Translation: Republicans, you have to give Trump his big victory in killing Obamacare before you get your tax cuts for the rich. Clever!

* KOCH BROTHERS’ GROUP STILL OPPOSED: Yahoo News reports that even after meeting with Trump, the head of the Koch-backed Americans for Prosperity still opposes the GOP bill:

One conservative leader at the meeting — Tim Phillips, president of Americans for Prosperity, which is backed by the Koch brothers — told Yahoo News that his group remains opposed to the health care proposal. AFP opposes a tax credit toward the purchase of health insurance, and the White House is not budging on that point, Phillips said.

It’s hard to say how many lawmakers will be swayed by this, but it certainly won’t help.

* WHY THE GOP BILL IS SO AWFUL: Paul Krugman points out that the GOP bill accepts the basic logic of Obamacare (subsidies and regulations plus a penalty for non-continuous coverage) yet weakens all of them in a fatal way. And here’s why:

Republicans seem to have been undone by their reverse-Robin-Hood urges. You can’t make something like Obamacare work without giving lower-income families enough support that insurance becomes affordable. But the modern G.O.P. always wants to comfort the comfortable and afflict the afflicted; so the bill ends up throwing away the taxes on the rich that help pay for subsidies, and redirects the subsidies themselves away from those who need them to those who don’t.

Amazing how often it all comes back to that zeal to cut taxes on the rich, isn’t it?

* A GOOD JOBS REPORT: The economy added some 235,000 jobs in February, and the unemployment rate ticked down to 4.7 percent. This, from economist Justin Wolfers, seems like a balanced take on the news:

Something tells us Trump will suddenly decide the jobs numbers aren’t Fake News.

* BUT TRUMP CAN’T STOP DISSEMBLING ABOUT ‘SAVED’ JOBS: Michelle Ye Hee Lee has a comprehensive analysis of many of Trump’s efforts to take credit for jobs “saved,” and it turns out most of them are largely nonsense:

Trump’s bravado on these jobs announcements is becoming a bad joke. He claims credit when little or no credit is due to his policies.
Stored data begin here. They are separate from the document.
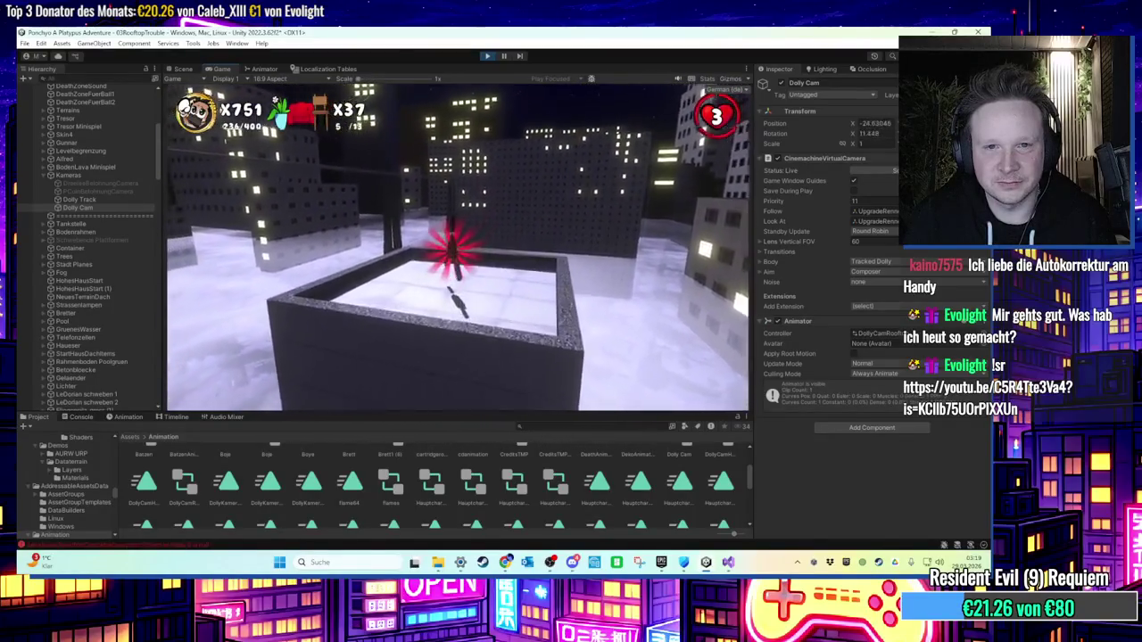
Step: Stop the play-test, then select and frame the Dolly Track path
{"action": "key", "text": "super"}
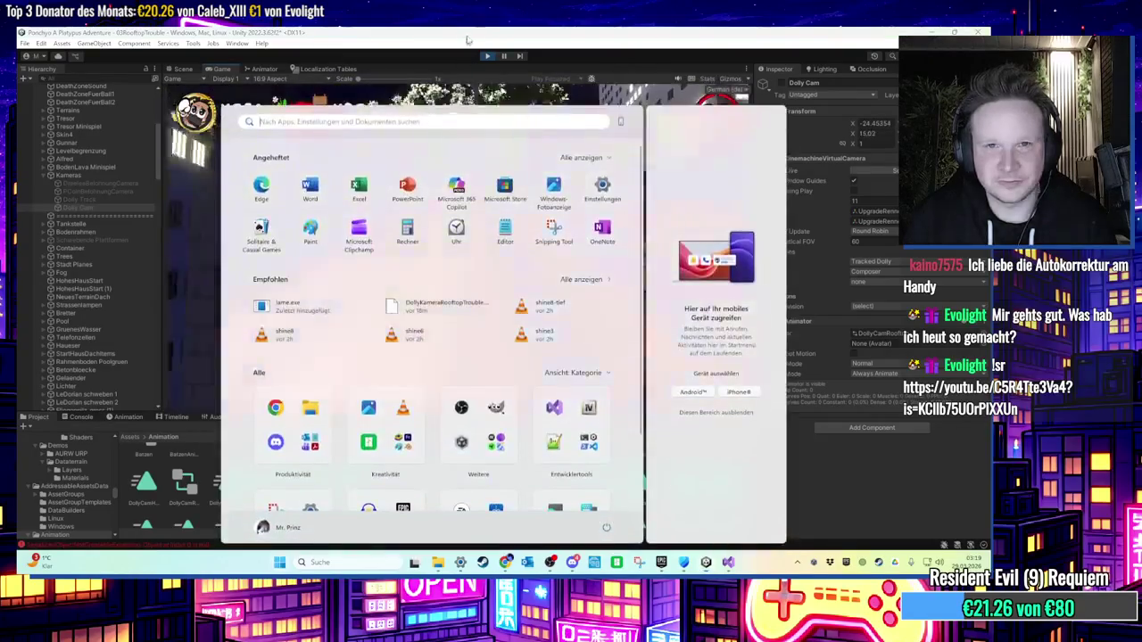
{"action": "key", "text": "Escape"}
{"action": "key", "text": "ctrl+p"}
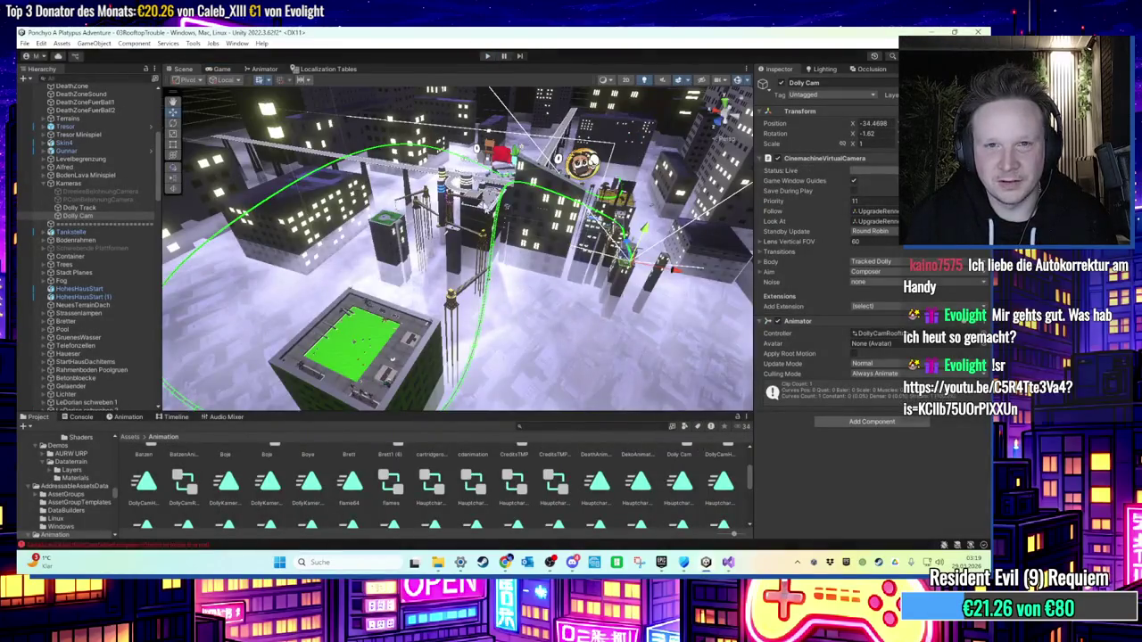
{"action": "mouse_move", "coordinate": [557, 306]}
{"action": "left_mouse_down"}
{"action": "mouse_move", "coordinate": [393, 294]}
{"action": "mouse_move", "coordinate": [449, 260]}
{"action": "mouse_move", "coordinate": [508, 296]}
{"action": "left_mouse_up"}
{"action": "left_click", "coordinate": [79, 208]}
Moreover, he is counting these jobs as jobs in the bank, when corporate plans frequently change according to market or economic forces. Trump has promised to create 10 million jobs over the next four years, and that ultimately is what he will be judged on.

And remember, it’s in the interests of corporate leaders to play along with Trump’s claims. One hopes voters actually do judge him on his concrete promises, rather than on these stunts.